Septima Poinsette Clark, innovative teacher and devout freedom fighter

Herb Boyd | 6/28/2018, midnight
When the roll call of civil rights icons is delivered, Septima Poinsette Clark should not be omitted.
Septima Poinsette Clark Contributed

When the roll call of civil rights icons is delivered, Septima Poinsette Clark should not be omitted. She might be only a footnote in many historical accounts of the movement for social justice, but for the more informed among us, she was an important activist who was fully committed to teaching and training others in civil disobedience in the fight to end racism and discrimination.

Clark is perhaps best remembered for her years at the Highlander Folk School in Monteagle, Tenn., where she tutored a number of notable activists, including Rosa Parks. Her instruction and techniques, mainly under the guidance of Myles Horton, the school’s founder, are what made Clark so in demand by other organizations and freedom fighters, none more notable than Ella Baker, who wanted Clark’s approach as part of the programs and operations at the emerging Southern Christian Leadership Conference.

Born May 3, 1898, in Charleston, S.C., Clark knew firsthand the oppressive impact of segregation and even vestiges of slavery from her father, Peter, who was a house servant for a noted politician. Clark’s mother, Victoria, was very strict in her rules and regulations for her children, hoping to prepare them for a better life than hers. But the rebel in Clark was soon evident, even in school, where after several remonstrations she was turned over to an elderly woman in the neighborhood for home schooling and grooming.

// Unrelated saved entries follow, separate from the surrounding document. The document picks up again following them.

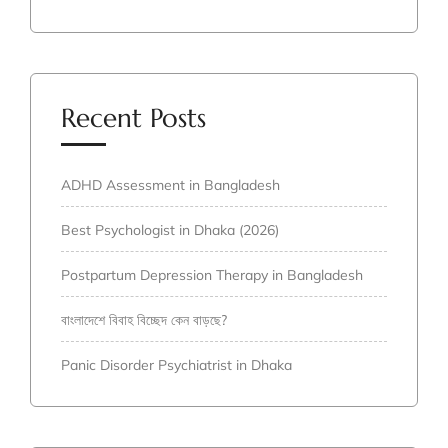
Recent Posts
ADHD Assessment in Bangladesh
Best Psychologist in Dhaka (2026)
Postpartum Depression Therapy in Bangladesh
বাংলাদেশে বিবাহ বিচ্ছেদ কেন বাড়ছে?
Panic Disorder Psychiatrist in Dhaka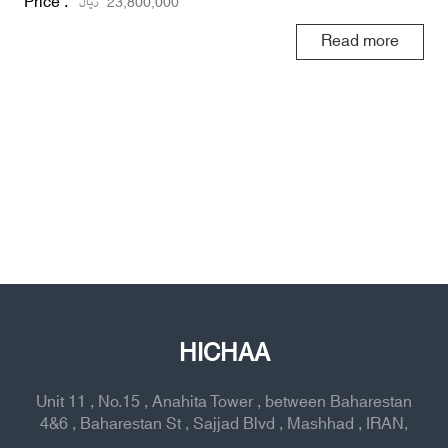
Price :
ریال
23,800,000
Read more
HICHAA
Unit 11 , No.15 , Anahita Tower , between Baharestan
4&6 , Baharestan St , Sajjad Blvd , Mashhad , IRAN,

After attending high school at the Avery Normal Institute, she could not afford college so she took a state exam and began teaching on John’s Island at 18. From 1916 to 1920, she taught alternately at Promise Land School and Avery. Finally, while attending college on a part-time basis, she earned her BA at Benedict College in 1942 and received her MA from Hampton Institute in 1946. Once again, with degrees in hand, she returned to the classroom, mostly on John’s Island, where she began to perfect her innovative teaching methods in reading and writing, ostensibly utilizing a Sears catalog.

One of the things she began to notice was the disparity between the pay allotted to Black and white teachers, and that motivated her to join those demanding equal pay for Black teachers. This activism was the conduit to her involvement in the Civil Rights Movement. She was familiar with the NAACP from her early years, but there was no branch of the organization on John’s Island. During her teaching experience in Charleston at the Avery Normal Institute she became more acquainted with the organization and became a member. Almost immediately she was among the leaders in the drive to allow Black principals at Avery and in the Charleston public school system.

As with most of her endeavors, Clark quickly gained notice for her tireless advocacy and keen understanding of the social and political issues. She withstood a number of troubling moments during her political maturation—losing her first child was the biggest obstacle to overcome. Her husband, Nerie David Clark, who she had married in 1920, died of kidney failure in 1925. Her association with the church helped her during these personal challenges as well as bolstered her spiritual awakening.